Record excerpts
________
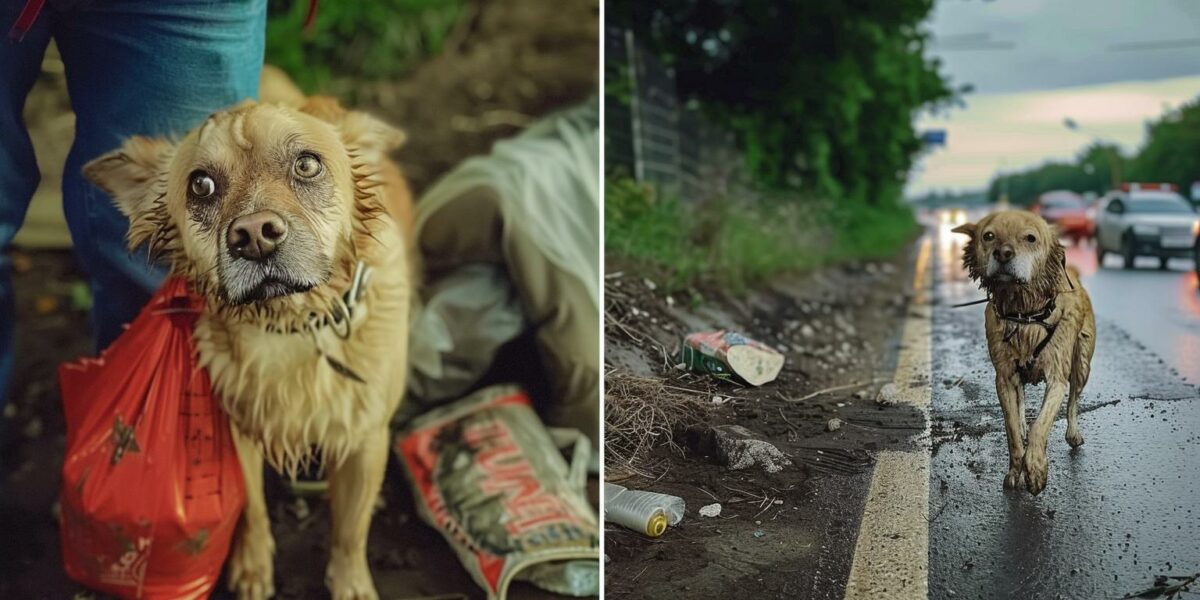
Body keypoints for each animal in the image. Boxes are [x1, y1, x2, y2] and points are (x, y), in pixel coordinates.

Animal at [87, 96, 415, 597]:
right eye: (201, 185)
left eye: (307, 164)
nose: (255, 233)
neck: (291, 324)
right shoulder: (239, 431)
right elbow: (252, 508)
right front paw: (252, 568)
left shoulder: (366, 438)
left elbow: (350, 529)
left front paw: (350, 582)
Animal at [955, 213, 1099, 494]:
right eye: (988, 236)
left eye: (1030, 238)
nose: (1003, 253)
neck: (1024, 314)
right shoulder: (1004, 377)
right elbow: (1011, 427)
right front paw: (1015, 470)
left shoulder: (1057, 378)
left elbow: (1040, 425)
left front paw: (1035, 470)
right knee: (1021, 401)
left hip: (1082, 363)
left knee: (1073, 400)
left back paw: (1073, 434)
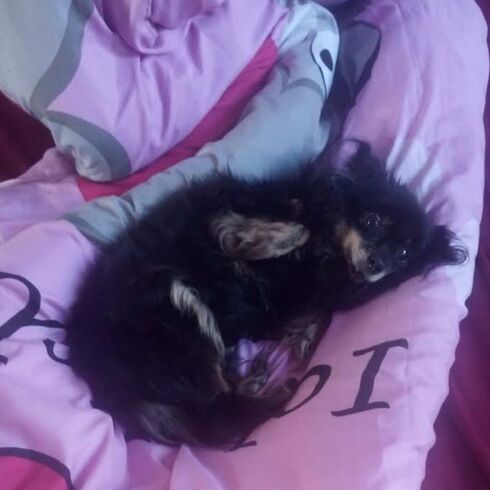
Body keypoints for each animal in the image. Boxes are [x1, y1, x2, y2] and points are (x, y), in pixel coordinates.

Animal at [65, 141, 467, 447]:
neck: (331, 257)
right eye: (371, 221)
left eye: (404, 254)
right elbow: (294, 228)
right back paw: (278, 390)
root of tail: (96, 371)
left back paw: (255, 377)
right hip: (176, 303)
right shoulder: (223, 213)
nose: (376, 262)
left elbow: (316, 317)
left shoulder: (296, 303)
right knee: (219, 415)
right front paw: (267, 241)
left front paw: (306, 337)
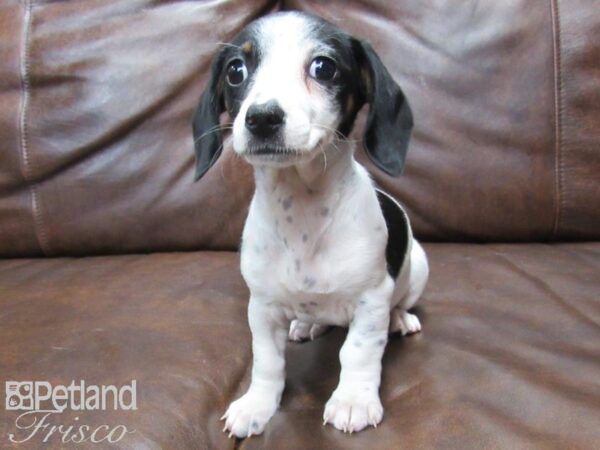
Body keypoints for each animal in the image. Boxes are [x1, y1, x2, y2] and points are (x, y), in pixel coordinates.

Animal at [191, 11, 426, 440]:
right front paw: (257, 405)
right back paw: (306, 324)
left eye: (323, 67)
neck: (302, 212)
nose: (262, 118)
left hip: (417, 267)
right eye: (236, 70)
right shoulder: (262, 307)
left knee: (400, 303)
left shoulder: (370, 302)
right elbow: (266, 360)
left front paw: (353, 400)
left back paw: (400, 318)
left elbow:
________
Work order
Pictures appear in the records above. Output everything except them, exactly.

Exercise result
Body keypoints for each animal in the image. Boxes are [x1, y1, x2, y2] and points are (x, y), in pixel coordinates.

Animal at [87, 96, 415, 597]:
right eye: (201, 185)
left eye: (307, 164)
nose: (255, 233)
neck: (291, 324)
right shoulder: (239, 431)
right elbow: (252, 508)
right front paw: (252, 568)
left shoulder: (366, 438)
left elbow: (350, 529)
left front paw: (350, 582)
Animal at [955, 213, 1099, 494]:
right eye: (988, 236)
left eye: (1030, 238)
nose: (1003, 253)
neck: (1024, 314)
right shoulder: (1004, 377)
right elbow: (1011, 427)
right front paw: (1015, 470)
left shoulder: (1057, 378)
left elbow: (1040, 425)
left front paw: (1035, 470)
right knee: (1021, 401)
left hip: (1082, 363)
left knee: (1073, 400)
left back paw: (1073, 434)
Body keypoints for each animal in the image. Boxes are [x1, y1, x2, y2] and points are (x, y), in pixel coordinates.

Animal at [65, 141, 467, 447]:
neck: (331, 257)
right eye: (371, 221)
left eye: (404, 254)
right elbow: (294, 228)
right back paw: (278, 390)
root of tail: (96, 371)
left back paw: (255, 377)
right hip: (176, 303)
right shoulder: (223, 213)
nose: (376, 262)
left elbow: (316, 317)
left shoulder: (296, 303)
right knee: (219, 415)
right front paw: (267, 241)
left front paw: (306, 337)
Body keypoints for each animal in the image. Boxes are [x1, y1, x2, y2] and points are (x, y), in pixel coordinates.

Animal at [191, 11, 426, 440]:
right front paw: (257, 405)
right back paw: (306, 324)
left eye: (323, 67)
neck: (302, 212)
nose: (262, 118)
left hip: (417, 267)
right eye: (236, 70)
right shoulder: (262, 307)
left knee: (400, 303)
left shoulder: (370, 302)
right elbow: (266, 360)
left front paw: (353, 400)
left back paw: (400, 318)
left elbow:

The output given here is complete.